__Exercise aim__: Reproduce all of the records below line by line as a numbered list, leaving out any blank lines.

* BEGIN *

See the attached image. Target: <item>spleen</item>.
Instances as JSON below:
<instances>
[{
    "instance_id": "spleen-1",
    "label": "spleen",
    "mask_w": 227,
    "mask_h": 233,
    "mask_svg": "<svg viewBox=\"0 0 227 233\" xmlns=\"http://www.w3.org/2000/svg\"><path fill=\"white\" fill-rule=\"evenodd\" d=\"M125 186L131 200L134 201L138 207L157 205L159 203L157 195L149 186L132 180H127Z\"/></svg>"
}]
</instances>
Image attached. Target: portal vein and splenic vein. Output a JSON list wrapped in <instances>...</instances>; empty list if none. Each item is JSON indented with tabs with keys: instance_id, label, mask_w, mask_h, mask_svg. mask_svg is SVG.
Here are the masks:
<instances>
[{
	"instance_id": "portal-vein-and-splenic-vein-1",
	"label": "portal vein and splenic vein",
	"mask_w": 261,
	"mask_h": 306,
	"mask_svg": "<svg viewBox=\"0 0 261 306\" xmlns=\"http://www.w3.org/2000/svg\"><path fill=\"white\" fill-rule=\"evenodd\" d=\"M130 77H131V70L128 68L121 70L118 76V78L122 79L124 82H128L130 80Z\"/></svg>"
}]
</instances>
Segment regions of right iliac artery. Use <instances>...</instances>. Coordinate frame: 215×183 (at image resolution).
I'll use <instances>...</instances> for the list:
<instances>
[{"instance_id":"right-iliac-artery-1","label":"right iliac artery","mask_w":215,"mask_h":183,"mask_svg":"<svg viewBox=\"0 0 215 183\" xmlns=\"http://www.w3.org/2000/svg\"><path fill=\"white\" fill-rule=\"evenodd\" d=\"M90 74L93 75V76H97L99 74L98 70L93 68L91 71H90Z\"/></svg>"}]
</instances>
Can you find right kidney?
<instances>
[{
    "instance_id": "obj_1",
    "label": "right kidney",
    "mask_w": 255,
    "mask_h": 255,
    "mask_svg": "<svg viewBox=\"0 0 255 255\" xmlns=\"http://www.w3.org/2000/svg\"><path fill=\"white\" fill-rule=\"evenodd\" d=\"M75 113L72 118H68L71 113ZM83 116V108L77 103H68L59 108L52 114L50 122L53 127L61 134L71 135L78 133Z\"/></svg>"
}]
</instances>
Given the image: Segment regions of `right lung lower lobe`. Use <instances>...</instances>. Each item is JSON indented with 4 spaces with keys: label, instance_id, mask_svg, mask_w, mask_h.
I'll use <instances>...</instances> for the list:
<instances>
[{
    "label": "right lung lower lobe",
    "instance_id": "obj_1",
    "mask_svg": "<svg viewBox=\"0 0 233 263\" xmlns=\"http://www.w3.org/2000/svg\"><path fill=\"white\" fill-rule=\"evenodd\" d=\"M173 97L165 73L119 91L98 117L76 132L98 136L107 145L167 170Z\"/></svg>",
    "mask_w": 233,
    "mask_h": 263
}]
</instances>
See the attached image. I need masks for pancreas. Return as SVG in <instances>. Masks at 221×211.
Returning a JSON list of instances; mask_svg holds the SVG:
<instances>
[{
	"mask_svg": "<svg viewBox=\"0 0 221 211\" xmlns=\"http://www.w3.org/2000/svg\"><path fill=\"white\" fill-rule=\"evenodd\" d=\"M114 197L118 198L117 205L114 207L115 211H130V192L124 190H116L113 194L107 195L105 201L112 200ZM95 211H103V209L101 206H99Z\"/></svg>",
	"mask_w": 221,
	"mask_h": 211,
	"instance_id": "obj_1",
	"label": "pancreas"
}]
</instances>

* END *

__Complete output__:
1. See the attached image. Target: <item>spleen</item>.
2. Instances as JSON below:
3. <instances>
4. [{
5.     "instance_id": "spleen-1",
6.     "label": "spleen",
7.     "mask_w": 227,
8.     "mask_h": 233,
9.     "mask_svg": "<svg viewBox=\"0 0 227 233\" xmlns=\"http://www.w3.org/2000/svg\"><path fill=\"white\" fill-rule=\"evenodd\" d=\"M125 186L131 200L134 201L138 207L157 205L159 203L157 195L149 186L132 180H127Z\"/></svg>"
10. }]
11. </instances>
12. Image attached. Target: portal vein and splenic vein. Output a JSON list wrapped in <instances>...</instances>; empty list if none. Each item is JSON indented with tabs with keys: instance_id, label, mask_w, mask_h, mask_svg. mask_svg is SVG.
13. Here are the masks:
14. <instances>
15. [{
16. 	"instance_id": "portal-vein-and-splenic-vein-1",
17. 	"label": "portal vein and splenic vein",
18. 	"mask_w": 261,
19. 	"mask_h": 306,
20. 	"mask_svg": "<svg viewBox=\"0 0 261 306\" xmlns=\"http://www.w3.org/2000/svg\"><path fill=\"white\" fill-rule=\"evenodd\" d=\"M130 77H131V70L128 68L121 70L118 76V78L122 79L124 82H128L130 80Z\"/></svg>"
21. }]
22. </instances>
23. Segment regions of right iliac artery. Use <instances>...</instances>. Coordinate frame: 215×183 (at image resolution).
24. I'll use <instances>...</instances> for the list:
25. <instances>
26. [{"instance_id":"right-iliac-artery-1","label":"right iliac artery","mask_w":215,"mask_h":183,"mask_svg":"<svg viewBox=\"0 0 215 183\" xmlns=\"http://www.w3.org/2000/svg\"><path fill=\"white\" fill-rule=\"evenodd\" d=\"M90 74L93 75V76H97L99 74L98 70L93 68L91 71H90Z\"/></svg>"}]
27. </instances>
28. Can you find right kidney?
29. <instances>
30. [{
31.     "instance_id": "obj_1",
32.     "label": "right kidney",
33.     "mask_w": 255,
34.     "mask_h": 255,
35.     "mask_svg": "<svg viewBox=\"0 0 255 255\" xmlns=\"http://www.w3.org/2000/svg\"><path fill=\"white\" fill-rule=\"evenodd\" d=\"M75 113L72 118H68L71 113ZM83 116V108L77 103H68L59 108L52 114L50 122L53 127L61 134L71 135L78 133Z\"/></svg>"
36. }]
37. </instances>
38. Given the image: Segment regions of `right lung lower lobe`. Use <instances>...</instances>. Each item is JSON indented with 4 spaces with keys: label, instance_id, mask_svg, mask_w, mask_h.
39. I'll use <instances>...</instances> for the list:
40. <instances>
41. [{
42.     "label": "right lung lower lobe",
43.     "instance_id": "obj_1",
44.     "mask_svg": "<svg viewBox=\"0 0 233 263\" xmlns=\"http://www.w3.org/2000/svg\"><path fill=\"white\" fill-rule=\"evenodd\" d=\"M173 97L165 73L119 91L98 117L76 132L98 136L107 145L167 170Z\"/></svg>",
45.     "mask_w": 233,
46.     "mask_h": 263
47. }]
48. </instances>
49. See the attached image. I need masks for pancreas. Return as SVG in <instances>. Masks at 221×211.
50. Returning a JSON list of instances; mask_svg holds the SVG:
51. <instances>
52. [{
53. 	"mask_svg": "<svg viewBox=\"0 0 221 211\" xmlns=\"http://www.w3.org/2000/svg\"><path fill=\"white\" fill-rule=\"evenodd\" d=\"M114 197L118 198L117 205L114 207L115 211H130V192L124 190H116L113 194L107 195L105 201L112 200ZM95 211H103V209L101 206H99Z\"/></svg>",
54. 	"mask_w": 221,
55. 	"mask_h": 211,
56. 	"instance_id": "obj_1",
57. 	"label": "pancreas"
58. }]
59. </instances>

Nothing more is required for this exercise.